**Exercise**
Answer these questions from the forum thread about the SAS memory error, numbering your answers the same way:
1. About how many clusters does each of the two clustering variables have?
2. Which dataset does the example code use?
3. Which SAS option does the reply suggest for reporting how much memory the program uses?

**Document excerpt**

# # # # # # #

Dear All,
I face an insufficient memory error when I excute PROC SURVEYREG using a quite large sample (N >= 200,000).
I have two sets of fixed effects, but the numbers of indicator variables included (i.e., fixed effects) are not so large: One with just three and the other with about 30.
I also include two sets of clustering variables, each of which has about 2,500 clusters. When the two cluster variables are considered together, there are about 100,000 clusters.
The message that I've got is: "ERROR: The SAS System stopped processing this step because of insufficient memory."
It has been discussed in a previous forum, but I never saw a solution. I'm wondering if there is a way for me to overcome this issue. Just to show how I coded, I provide my SAS code using sashelp.cars dataset.
proc surveyreg data= sashelp.cars;
class Make DriveTrain;
cluster type origin;
model Weight= Wheelbase Length Make DriveTrain/ solution ;
run;
If you remove the clusters does your program work without error?
Run your program with the FULLSTIMER SAS option to report how much memory your program is using. Try this without the CLUSTER statement to see if you can get your program to at least complete in simplified form, then post your SAS log.

# # # # # # #

Records from a data source
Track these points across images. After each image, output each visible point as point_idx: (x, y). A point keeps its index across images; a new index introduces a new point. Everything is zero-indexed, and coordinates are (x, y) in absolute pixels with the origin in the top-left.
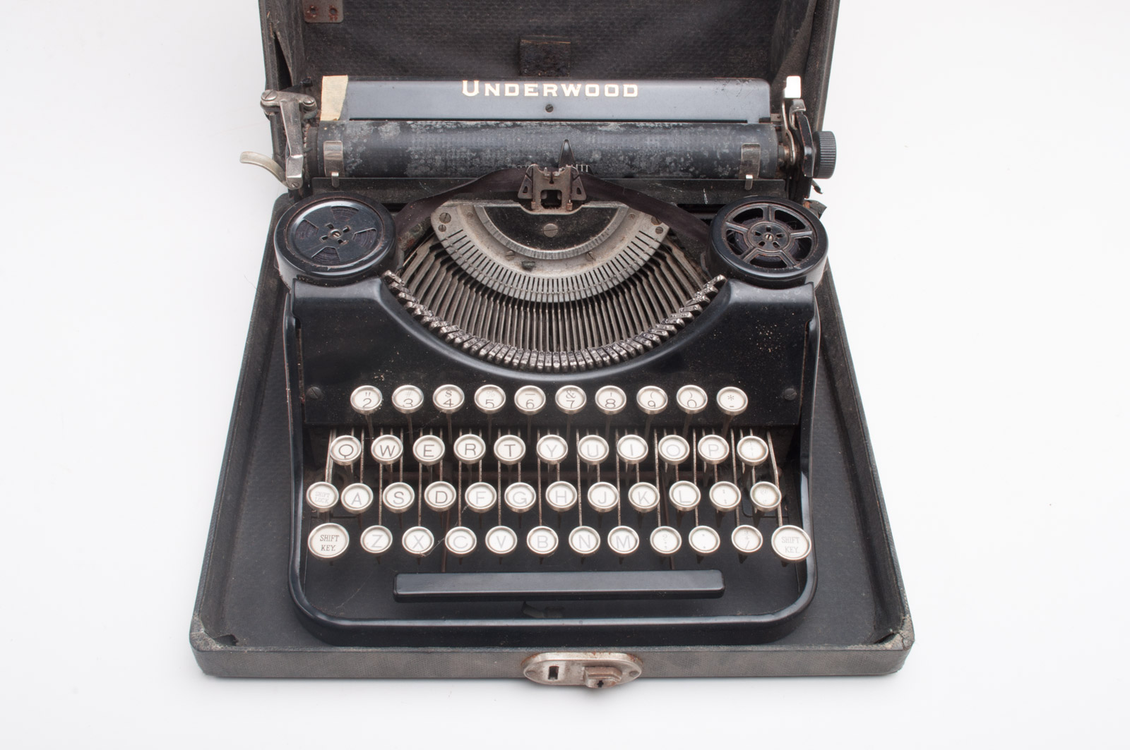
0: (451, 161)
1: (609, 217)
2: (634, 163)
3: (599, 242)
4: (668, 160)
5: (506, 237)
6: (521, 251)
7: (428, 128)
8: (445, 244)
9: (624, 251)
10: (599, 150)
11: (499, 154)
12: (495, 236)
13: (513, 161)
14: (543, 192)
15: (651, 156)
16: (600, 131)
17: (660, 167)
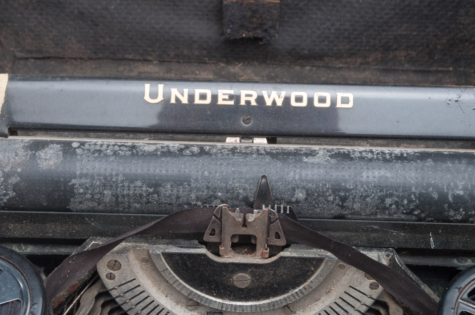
0: (123, 196)
1: (313, 269)
2: (345, 204)
3: (300, 295)
4: (388, 201)
5: (188, 286)
6: (205, 302)
7: (97, 155)
8: (114, 293)
9: (330, 307)
10: (304, 188)
11: (181, 190)
12: (175, 285)
13: (198, 199)
14: (233, 236)
15: (367, 196)
16: (306, 163)
17: (377, 209)
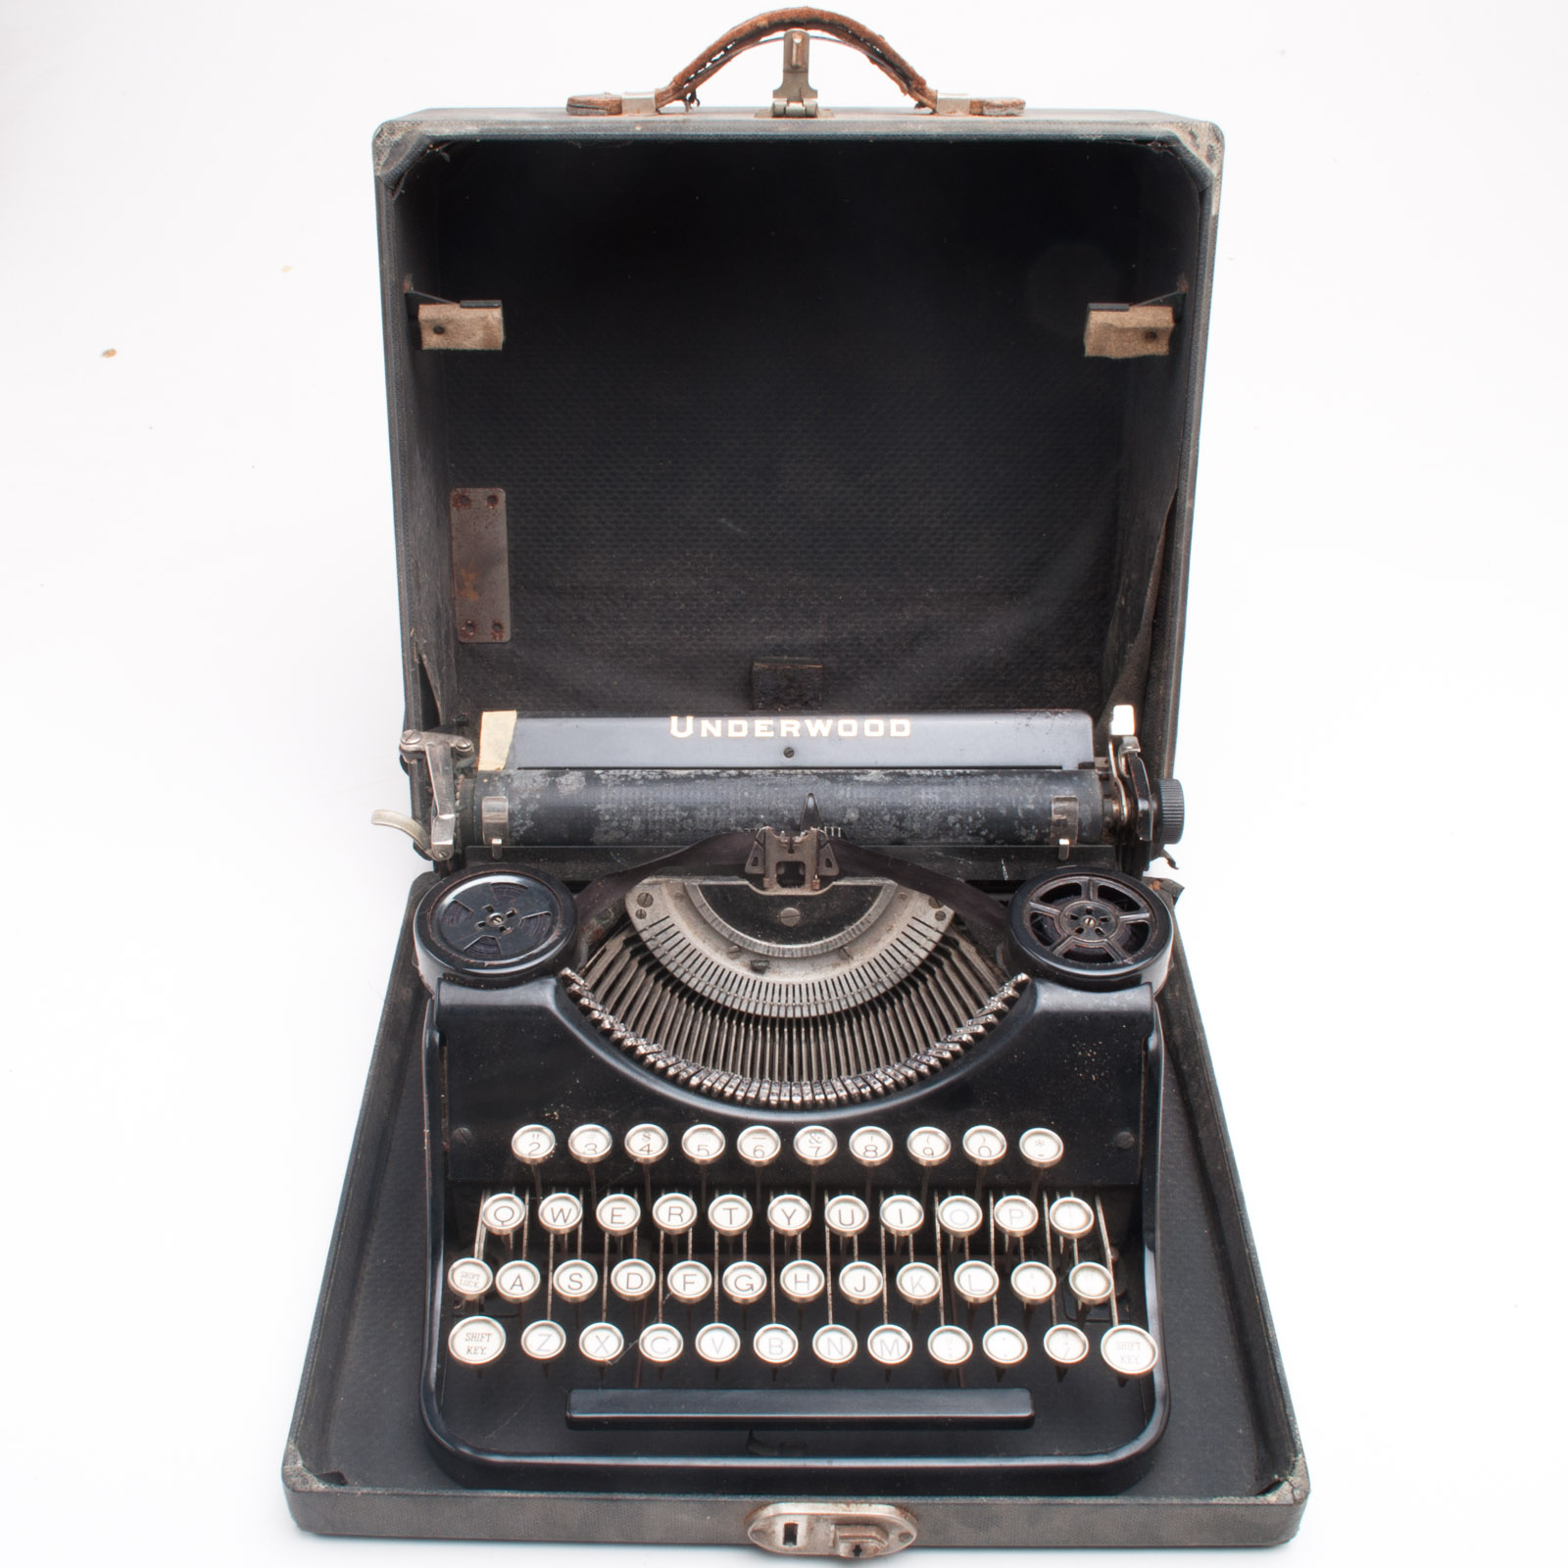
0: (654, 822)
1: (870, 898)
2: (903, 825)
3: (858, 932)
4: (951, 819)
5: (728, 926)
6: (749, 945)
7: (623, 779)
8: (645, 936)
9: (892, 945)
10: (856, 807)
11: (719, 813)
12: (714, 925)
13: (738, 823)
14: (779, 865)
15: (928, 814)
16: (857, 781)
17: (940, 829)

# # # # # # #

**Your solution**
1. About 2,500
2. sashelp.cars
3. FULLSTIMER